Sign Language Recognition using custom Data Glove
Bachelor of Engineering Thesis Project.
Project Guide - Dr. Shrikanta Pal, Electronics & Communication Dept. BIT Mesra
Team Members - Anirvan Dutta, Ravi Ranjan, Nancy Mishra
Our proposed solution and goal was to design a Human Computer Interface (HCI) device that can translate sign language, specifically ISL, to text and speech providing any deaf & mute individuals with the ability to effortlessly communicate with anyone. Sign language involves the use of gestures, mainly specific hand shapes and movements, instead of sound to convey words and sentences. The idea is to design a device placed on a hand with sensors capable of capturing hand gestures and then transmitting the information to a processing unit which performs the sign language translation. The novelty of our approach was to not only identify static gestures but also define a framework for dynamic gesture identification as well.
We proposed a real time multimodal Indian Sign Language recognition system using a feature level fusion scheme. A broad set of features from flex, force and inertial sensors were considered to classify both static as well as dynamic gestures.
A human computer interface glove was developed with the aim of translating Indian sign language to text & speech. The glove utilizes nine flex sensors, two force sensors, and an inertial measurement unit to accurately capture hand gestures. All components were placed on the back side of the glove providing the user with full range of motion, and not restricting the user from performing other tasks while wearing the glove.
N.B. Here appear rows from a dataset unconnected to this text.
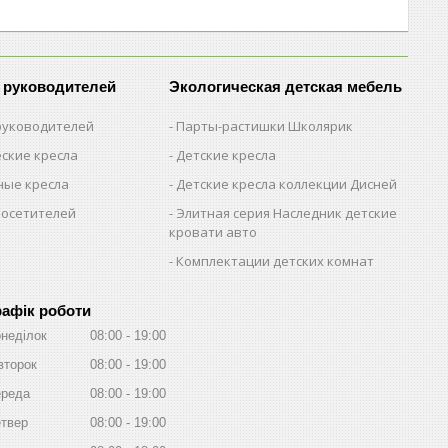
 руководителей
Экологическая детская мебель
 руководителей
Парты-растишки Школярик
ские кресла
Детские кресла
ые кресла
Детские кресла коллекции Дисней
посетителей
Элитная серия Наследник детские
кровати авто
Комплектации детских комнат
рафік роботи
неділок
08:00
19:00
второк
08:00
19:00
реда
08:00
19:00
твер
08:00
19:00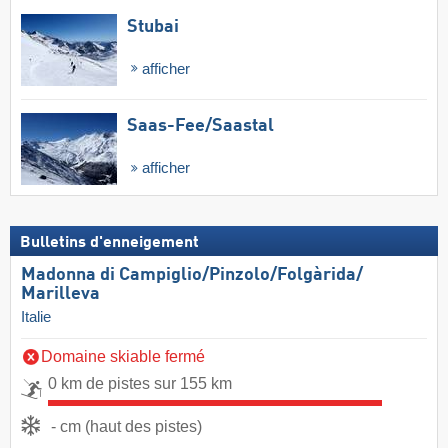
Stubai
afficher
Saas-Fee/​Saastal
afficher
Bulletins d'enneigement
Madonna di Campiglio/​Pinzolo/​Folgàrida/​
Marilleva
Italie
Domaine skiable fermé
0 km de pistes sur 155 km
- cm (haut des pistes)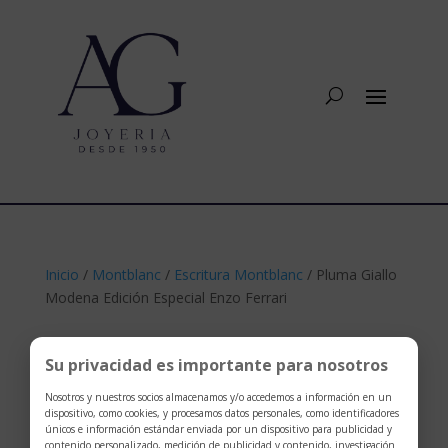
Inicio
/
Montblanc
/
Escritura Montblanc
/ Pluma Giallo
Modena Edición Especial Enzo Ferrari
Su privacidad es importante para nosotros
Nosotros y nuestros socios almacenamos y/o accedemos a información en un
dispositivo, como cookies, y procesamos datos personales, como identificadores
únicos e información estándar enviada por un dispositivo para publicidad y
contenido personalizado, medición de publicidad y contenido, investigación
Machine learning algorithms were explored to perform classification of hand gestures. Non-Parametric supervised learning algorithms like kNN (K – Nearest Neighbours), SVM (Support Vector Machine), Decision Tree, Random Forest etc. were tested on the training data for achieving maximum accuracy in classification. Finally, decision tree classifier was selected based on the results of k-fold cross validation using the training data. The current results include translation of twenty-four letters and ten dynamic gestures from sign language to text & speech.
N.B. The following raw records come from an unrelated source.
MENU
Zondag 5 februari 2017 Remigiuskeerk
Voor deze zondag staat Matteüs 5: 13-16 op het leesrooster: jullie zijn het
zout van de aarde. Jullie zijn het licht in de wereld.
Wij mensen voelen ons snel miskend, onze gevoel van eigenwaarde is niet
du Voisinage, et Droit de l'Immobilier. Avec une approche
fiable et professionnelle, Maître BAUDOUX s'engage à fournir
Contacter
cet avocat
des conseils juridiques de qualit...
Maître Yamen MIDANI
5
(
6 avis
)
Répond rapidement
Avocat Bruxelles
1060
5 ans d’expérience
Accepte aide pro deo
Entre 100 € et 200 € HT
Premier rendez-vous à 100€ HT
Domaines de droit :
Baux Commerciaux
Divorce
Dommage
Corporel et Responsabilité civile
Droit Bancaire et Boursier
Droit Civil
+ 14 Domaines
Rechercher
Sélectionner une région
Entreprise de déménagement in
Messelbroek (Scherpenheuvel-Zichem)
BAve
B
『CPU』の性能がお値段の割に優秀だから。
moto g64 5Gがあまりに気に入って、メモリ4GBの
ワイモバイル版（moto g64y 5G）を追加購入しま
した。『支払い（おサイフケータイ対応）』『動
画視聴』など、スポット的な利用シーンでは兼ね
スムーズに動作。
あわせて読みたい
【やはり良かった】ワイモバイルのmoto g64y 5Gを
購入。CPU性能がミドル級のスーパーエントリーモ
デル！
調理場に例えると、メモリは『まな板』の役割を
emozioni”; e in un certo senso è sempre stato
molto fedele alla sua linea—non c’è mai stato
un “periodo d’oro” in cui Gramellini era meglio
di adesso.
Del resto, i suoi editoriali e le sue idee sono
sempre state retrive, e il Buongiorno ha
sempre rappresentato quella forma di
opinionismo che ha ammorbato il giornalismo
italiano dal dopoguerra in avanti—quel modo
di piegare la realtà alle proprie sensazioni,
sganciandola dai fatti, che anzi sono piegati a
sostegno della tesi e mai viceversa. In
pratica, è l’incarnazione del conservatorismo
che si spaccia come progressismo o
We were able to classify 24 static gestures and 5 dynamic gestures with accuracy of 98% and 96% respectively. The 24 static gestures included all the letters of the Indian Sign Language and the ten basic dynamic gestures like “Hello”, “Good Morning”, “Thank You”, “Sorry”, “Good Bye” etc. Our training accuracy with 10-fold cross validation for static gesture is 98% and 96% for dynamic gestures. After repeated testing it was found out that it could classify 46 gestures accurately out of 50. Thus, showing significant improvement in the existing published resources. We are still working on improving the design and getting publishable results.